* Begin RECORD SET *
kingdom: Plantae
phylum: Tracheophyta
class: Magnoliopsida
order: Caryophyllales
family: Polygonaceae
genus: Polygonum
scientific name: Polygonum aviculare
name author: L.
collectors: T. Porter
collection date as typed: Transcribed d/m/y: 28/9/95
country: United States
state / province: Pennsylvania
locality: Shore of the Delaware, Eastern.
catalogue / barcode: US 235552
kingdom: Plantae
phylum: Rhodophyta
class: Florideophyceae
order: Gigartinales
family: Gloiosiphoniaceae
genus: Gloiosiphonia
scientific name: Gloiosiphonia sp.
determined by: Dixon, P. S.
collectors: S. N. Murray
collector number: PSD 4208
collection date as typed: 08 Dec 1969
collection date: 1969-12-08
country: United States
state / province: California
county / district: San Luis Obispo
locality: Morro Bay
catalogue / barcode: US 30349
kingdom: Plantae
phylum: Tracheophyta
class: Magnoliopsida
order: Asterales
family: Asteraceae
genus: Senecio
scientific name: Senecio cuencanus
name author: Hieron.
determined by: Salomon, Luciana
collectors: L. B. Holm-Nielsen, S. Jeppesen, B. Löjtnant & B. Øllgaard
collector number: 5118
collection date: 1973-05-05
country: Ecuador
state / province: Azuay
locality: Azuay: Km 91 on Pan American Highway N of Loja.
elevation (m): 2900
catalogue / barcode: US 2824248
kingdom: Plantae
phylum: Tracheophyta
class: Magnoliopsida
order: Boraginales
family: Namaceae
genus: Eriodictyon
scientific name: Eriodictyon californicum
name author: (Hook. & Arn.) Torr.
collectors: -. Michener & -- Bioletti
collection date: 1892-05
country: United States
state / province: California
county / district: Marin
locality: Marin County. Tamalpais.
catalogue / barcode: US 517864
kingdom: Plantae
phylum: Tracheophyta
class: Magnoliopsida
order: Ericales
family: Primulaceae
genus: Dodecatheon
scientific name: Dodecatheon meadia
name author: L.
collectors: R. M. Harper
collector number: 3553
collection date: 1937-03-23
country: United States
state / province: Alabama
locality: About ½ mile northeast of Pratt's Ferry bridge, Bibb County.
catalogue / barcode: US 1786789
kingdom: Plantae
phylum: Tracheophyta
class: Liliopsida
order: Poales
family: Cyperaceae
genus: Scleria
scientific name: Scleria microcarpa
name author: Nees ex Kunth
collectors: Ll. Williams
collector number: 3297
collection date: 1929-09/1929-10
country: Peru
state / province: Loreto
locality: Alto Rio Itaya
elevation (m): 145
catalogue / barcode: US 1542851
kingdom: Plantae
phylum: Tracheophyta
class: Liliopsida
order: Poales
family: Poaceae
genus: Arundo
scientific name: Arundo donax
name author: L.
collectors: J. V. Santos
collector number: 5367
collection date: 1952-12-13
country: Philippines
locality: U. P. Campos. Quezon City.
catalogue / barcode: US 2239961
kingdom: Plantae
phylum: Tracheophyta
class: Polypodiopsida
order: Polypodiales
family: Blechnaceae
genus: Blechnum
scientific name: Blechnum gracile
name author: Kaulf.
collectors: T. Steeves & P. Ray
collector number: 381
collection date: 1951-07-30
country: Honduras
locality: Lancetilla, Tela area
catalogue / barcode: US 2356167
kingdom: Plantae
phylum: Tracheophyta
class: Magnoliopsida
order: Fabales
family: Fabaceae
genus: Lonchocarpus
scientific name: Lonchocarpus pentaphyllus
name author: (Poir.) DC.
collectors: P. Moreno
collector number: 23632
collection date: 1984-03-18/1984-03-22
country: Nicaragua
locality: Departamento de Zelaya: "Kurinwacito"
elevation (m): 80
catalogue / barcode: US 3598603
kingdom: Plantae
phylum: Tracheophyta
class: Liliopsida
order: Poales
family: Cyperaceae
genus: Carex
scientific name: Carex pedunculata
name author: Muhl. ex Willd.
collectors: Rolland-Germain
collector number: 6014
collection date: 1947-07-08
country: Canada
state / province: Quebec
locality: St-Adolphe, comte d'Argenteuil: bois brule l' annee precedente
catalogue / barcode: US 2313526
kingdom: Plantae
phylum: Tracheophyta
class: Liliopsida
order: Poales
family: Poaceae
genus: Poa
* End RECORD SET *
## STATED TASK
Copy out all of the lines above once more, unchanged.

## THE REPLY
kingdom: Plantae
phylum: Tracheophyta
class: Magnoliopsida
order: Caryophyllales
family: Polygonaceae
genus: Polygonum
scientific name: Polygonum aviculare
name author: L.
collectors: T. Porter
collection date as typed: Transcribed d/m/y: 28/9/95
country: United States
state / province: Pennsylvania
locality: Shore of the Delaware, Eastern.
catalogue / barcode: US 235552
kingdom: Plantae
phylum: Rhodophyta
class: Florideophyceae
order: Gigartinales
family: Gloiosiphoniaceae
genus: Gloiosiphonia
scientific name: Gloiosiphonia sp.
determined by: Dixon, P. S.
collectors: S. N. Murray
collector number: PSD 4208
collection date as typed: 08 Dec 1969
collection date: 1969-12-08
country: United States
state / province: California
county / district: San Luis Obispo
locality: Morro Bay
catalogue / barcode: US 30349
kingdom: Plantae
phylum: Tracheophyta
class: Magnoliopsida
order: Asterales
family: Asteraceae
genus: Senecio
scientific name: Senecio cuencanus
name author: Hieron.
determined by: Salomon, Luciana
collectors: L. B. Holm-Nielsen, S. Jeppesen, B. Löjtnant & B. Øllgaard
collector number: 5118
collection date: 1973-05-05
country: Ecuador
state / province: Azuay
locality: Azuay: Km 91 on Pan American Highway N of Loja.
elevation (m): 2900
catalogue / barcode: US 2824248
kingdom: Plantae
phylum: Tracheophyta
class: Magnoliopsida
order: Boraginales
family: Namaceae
genus: Eriodictyon
scientific name: Eriodictyon californicum
name author: (Hook. & Arn.) Torr.
collectors: -. Michener & -- Bioletti
collection date: 1892-05
country: United States
state / province: California
county / district: Marin
locality: Marin County. Tamalpais.
catalogue / barcode: US 517864
kingdom: Plantae
phylum: Tracheophyta
class: Magnoliopsida
order: Ericales
family: Primulaceae
genus: Dodecatheon
scientific name: Dodecatheon meadia
name author: L.
collectors: R. M. Harper
collector number: 3553
collection date: 1937-03-23
country: United States
state / province: Alabama
locality: About ½ mile northeast of Pratt's Ferry bridge, Bibb County.
catalogue / barcode: US 1786789
kingdom: Plantae
phylum: Tracheophyta
class: Liliopsida
order: Poales
family: Cyperaceae
genus: Scleria
scientific name: Scleria microcarpa
name author: Nees ex Kunth
collectors: Ll. Williams
collector number: 3297
collection date: 1929-09/1929-10
country: Peru
state / province: Loreto
locality: Alto Rio Itaya
elevation (m): 145
catalogue / barcode: US 1542851
kingdom: Plantae
phylum: Tracheophyta
class: Liliopsida
order: Poales
family: Poaceae
genus: Arundo
scientific name: Arundo donax
name author: L.
collectors: J. V. Santos
collector number: 5367
collection date: 1952-12-13
country: Philippines
locality: U. P. Campos. Quezon City.
catalogue / barcode: US 2239961
kingdom: Plantae
phylum: Tracheophyta
class: Polypodiopsida
order: Polypodiales
family: Blechnaceae
genus: Blechnum
scientific name: Blechnum gracile
name author: Kaulf.
collectors: T. Steeves & P. Ray
collector number: 381
collection date: 1951-07-30
country: Honduras
locality: Lancetilla, Tela area
catalogue / barcode: US 2356167
kingdom: Plantae
phylum: Tracheophyta
class: Magnoliopsida
order: Fabales
family: Fabaceae
genus: Lonchocarpus
scientific name: Lonchocarpus pentaphyllus
name author: (Poir.) DC.
collectors: P. Moreno
collector number: 23632
collection date: 1984-03-18/1984-03-22
country: Nicaragua
locality: Departamento de Zelaya: "Kurinwacito"
elevation (m): 80
catalogue / barcode: US 3598603
kingdom: Plantae
phylum: Tracheophyta
class: Liliopsida
order: Poales
family: Cyperaceae
genus: Carex
scientific name: Carex pedunculata
name author: Muhl. ex Willd.
collectors: Rolland-Germain
collector number: 6014
collection date: 1947-07-08
country: Canada
state / province: Quebec
locality: St-Adolphe, comte d'Argenteuil: bois brule l' annee precedente
catalogue / barcode: US 2313526
kingdom: Plantae
phylum: Tracheophyta
class: Liliopsida
order: Poales
family: Poaceae
genus: Poa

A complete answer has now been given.